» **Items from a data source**
....
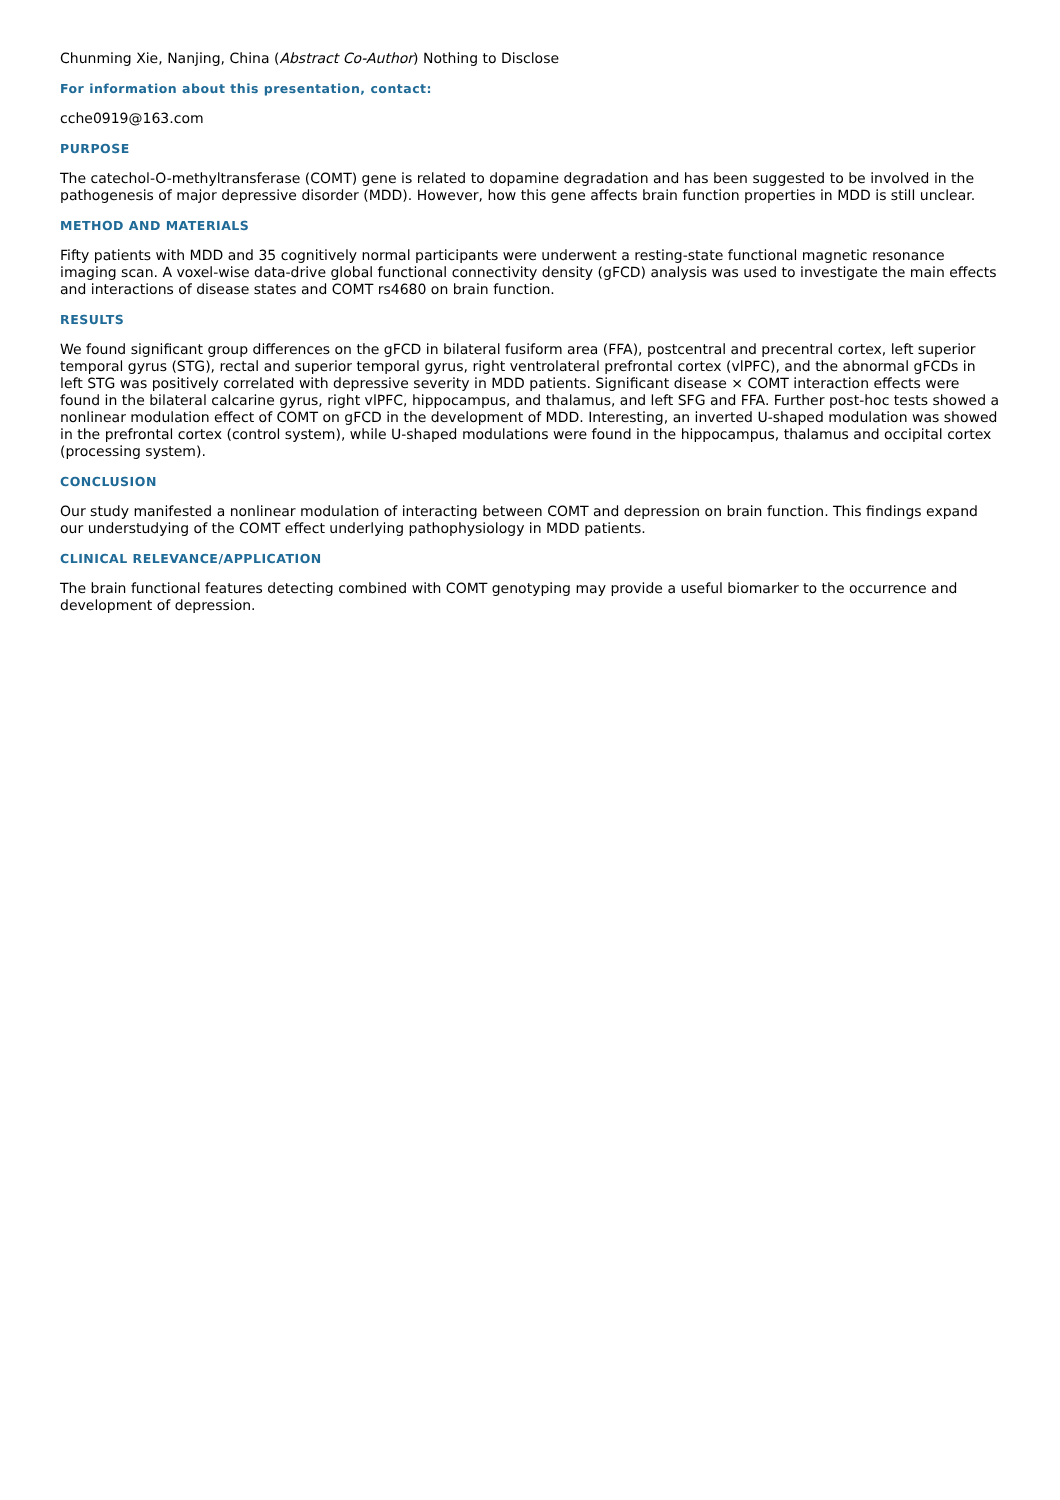Chunming Xie, Nanjing, China (Abstract Co-Author) Nothing to Disclose
For information about this presentation, contact:
cche0919@163.com
PURPOSE
The catechol-O-methyltransferase (COMT) gene is related to dopamine degradation and has been suggested to be involved in the pathogenesis of major depressive disorder (MDD). However, how this gene affects brain function properties in MDD is still unclear.
METHOD AND MATERIALS
Fifty patients with MDD and 35 cognitively normal participants were underwent a resting-state functional magnetic resonance imaging scan. A voxel-wise data-drive global functional connectivity density (gFCD) analysis was used to investigate the main effects and interactions of disease states and COMT rs4680 on brain function.
RESULTS
We found significant group differences on the gFCD in bilateral fusiform area (FFA), postcentral and precentral cortex, left superior temporal gyrus (STG), rectal and superior temporal gyrus, right ventrolateral prefrontal cortex (vlPFC), and the abnormal gFCDs in left STG was positively correlated with depressive severity in MDD patients. Significant disease × COMT interaction effects were found in the bilateral calcarine gyrus, right vlPFC, hippocampus, and thalamus, and left SFG and FFA. Further post-hoc tests showed a nonlinear modulation effect of COMT on gFCD in the development of MDD. Interesting, an inverted U-shaped modulation was showed in the prefrontal cortex (control system), while U-shaped modulations were found in the hippocampus, thalamus and occipital cortex (processing system).
CONCLUSION
Our study manifested a nonlinear modulation of interacting between COMT and depression on brain function. This findings expand our understudying of the COMT effect underlying pathophysiology in MDD patients.
CLINICAL RELEVANCE/APPLICATION
The brain functional features detecting combined with COMT genotyping may provide a useful biomarker to the occurrence and development of depression.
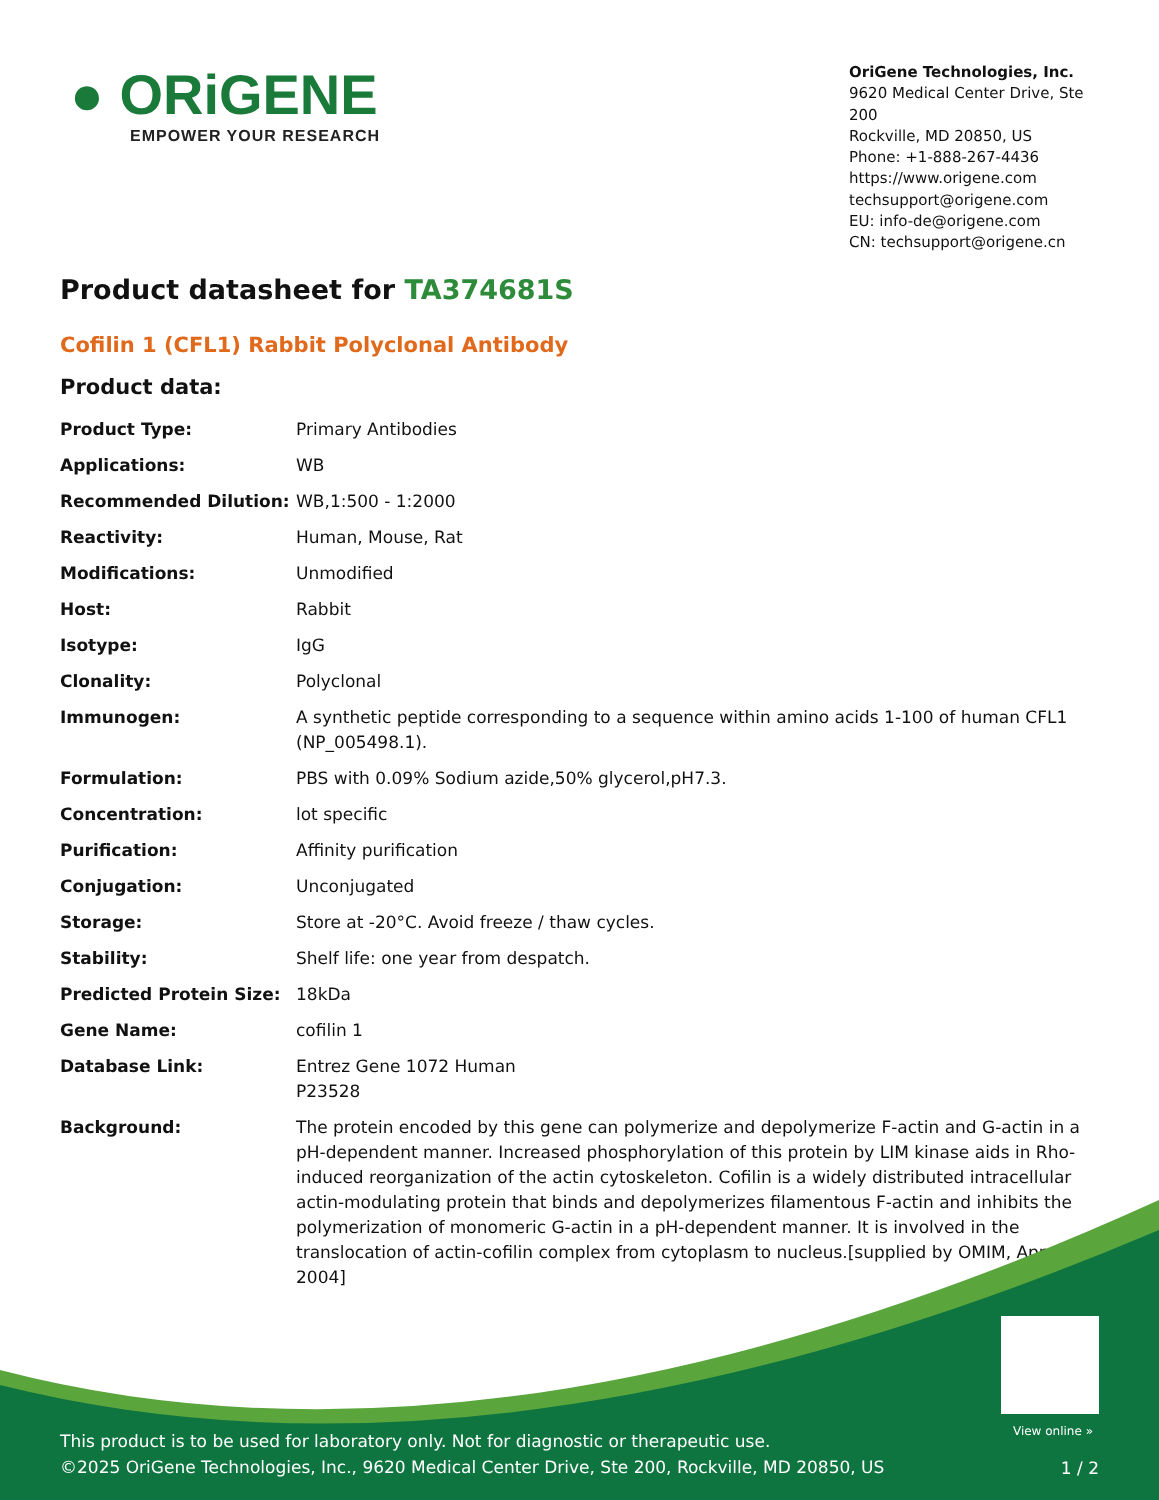● ORiGENE
EMPOWER YOUR RESEARCH
OriGene Technologies, Inc.
9620 Medical Center Drive, Ste 200
Rockville, MD 20850, US
Phone: +1-888-267-4436
https://www.origene.com
techsupport@origene.com
EU: info-de@origene.com
CN: techsupport@origene.cn
Product datasheet for TA374681S
Cofilin 1 (CFL1) Rabbit Polyclonal Antibody
Product data:
| Product Type: | Primary Antibodies |
| Applications: | WB |
| Recommended Dilution: | WB,1:500 - 1:2000 |
| Reactivity: | Human, Mouse, Rat |
| Modifications: | Unmodified |
| Host: | Rabbit |
| Isotype: | IgG |
| Clonality: | Polyclonal |
| Immunogen: | A synthetic peptide corresponding to a sequence within amino acids 1-100 of human CFL1 (NP_005498.1). |
| Formulation: | PBS with 0.09% Sodium azide,50% glycerol,pH7.3. |
| Concentration: | lot specific |
| Purification: | Affinity purification |
| Conjugation: | Unconjugated |
| Storage: | Store at -20°C. Avoid freeze / thaw cycles. |
| Stability: | Shelf life: one year from despatch. |
| Predicted Protein Size: | 18kDa |
| Gene Name: | cofilin 1 |
| Database Link: | Entrez Gene 1072 Human P23528 |
| Background: | The protein encoded by this gene can polymerize and depolymerize F-actin and G-actin in a pH-dependent manner. Increased phosphorylation of this protein by LIM kinase aids in Rho-induced reorganization of the actin cytoskeleton. Cofilin is a widely distributed intracellular actin-modulating protein that binds and depolymerizes filamentous F-actin and inhibits the polymerization of monomeric G-actin in a pH-dependent manner. It is involved in the translocation of actin-cofilin complex from cytoplasm to nucleus.[supplied by OMIM, Apr 2004] |
View online »
This product is to be used for laboratory only. Not for diagnostic or therapeutic use.
©2025 OriGene Technologies, Inc., 9620 Medical Center Drive, Ste 200, Rockville, MD 20850, US
1 / 2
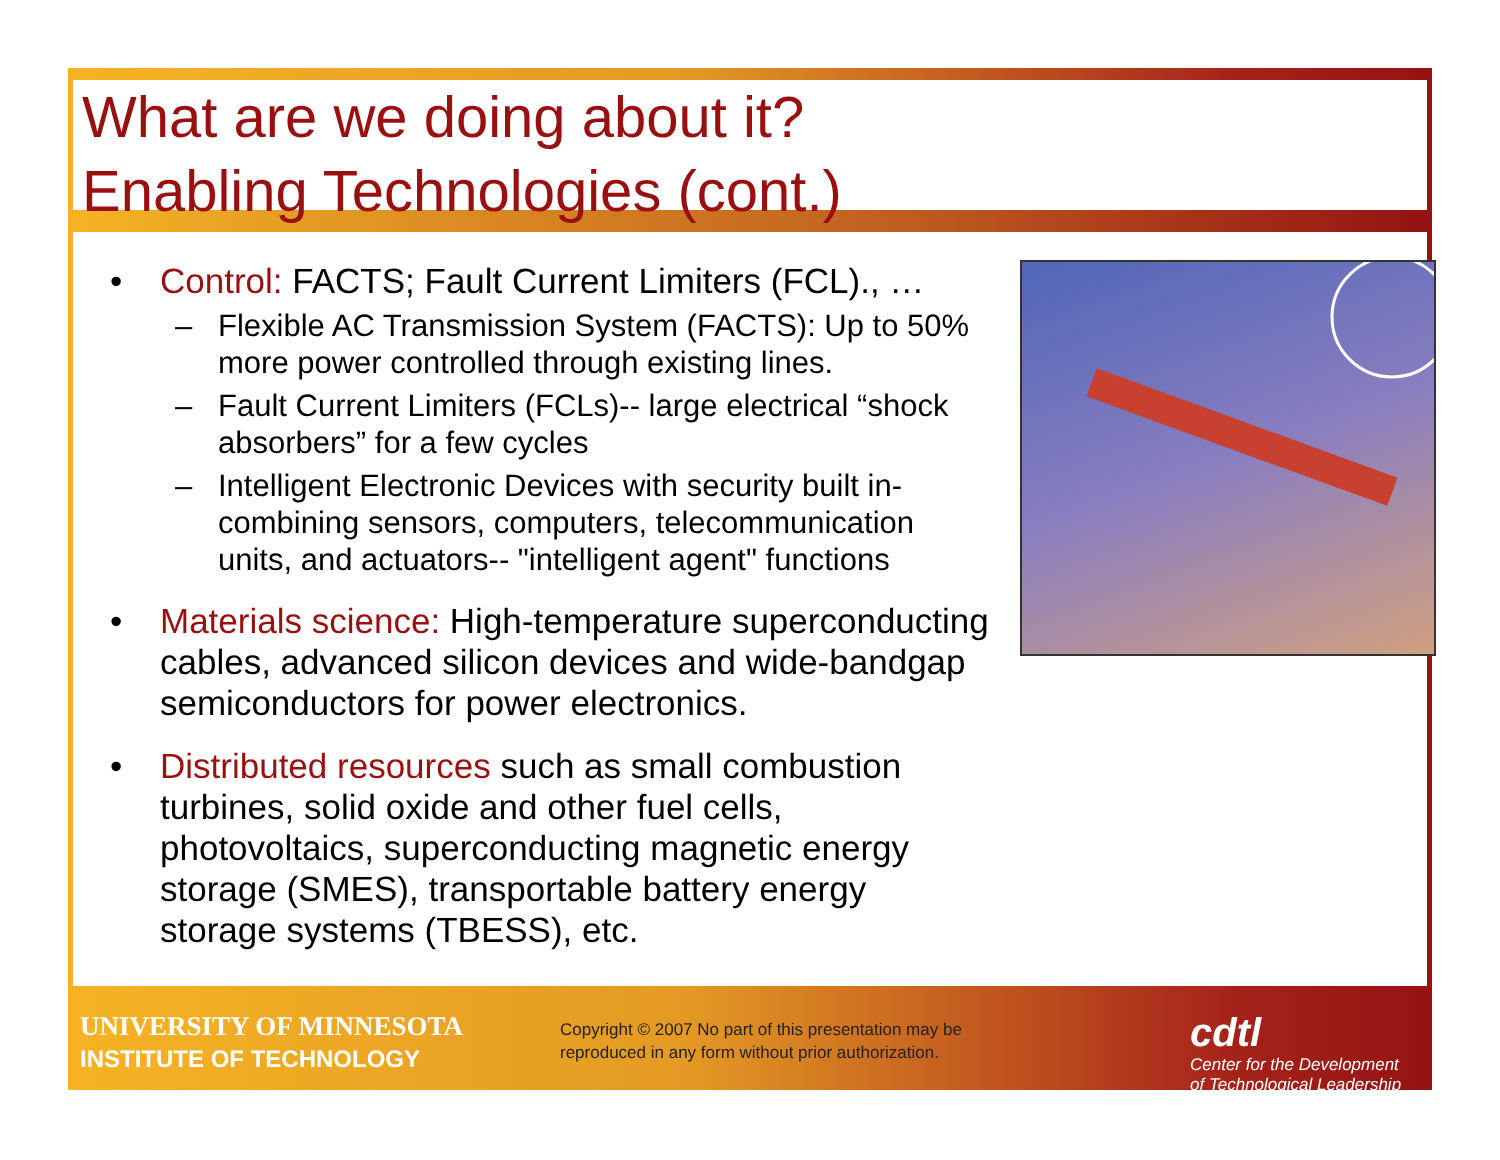What are we doing about it?
Enabling Technologies (cont.)
• Control: FACTS; Fault Current Limiters (FCL)., …
– Flexible AC Transmission System (FACTS): Up to 50% more power controlled through existing lines.
– Fault Current Limiters (FCLs)-- large electrical “shock absorbers” for a few cycles
– Intelligent Electronic Devices with security built in-combining sensors, computers, telecommunication units, and actuators-- "intelligent agent" functions
• Materials science: High-temperature superconducting cables, advanced silicon devices and wide-bandgap semiconductors for power electronics.
• Distributed resources such as small combustion turbines, solid oxide and other fuel cells, photovoltaics, superconducting magnetic energy storage (SMES), transportable battery energy storage systems (TBESS), etc.
UNIVERSITY OF MINNESOTA
INSTITUTE OF TECHNOLOGY
Copyright © 2007 No part of this presentation may be reproduced in any form without prior authorization.
cdtl
Center for the Development
of Technological Leadership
....
» **Work item**
Scan the records above and show every line in which the word "Medical" occurs.

» **Task answer**
9620 Medical Center Drive, Ste 200
©2025 OriGene Technologies, Inc., 9620 Medical Center Drive, Ste 200, Rockville, MD 20850, US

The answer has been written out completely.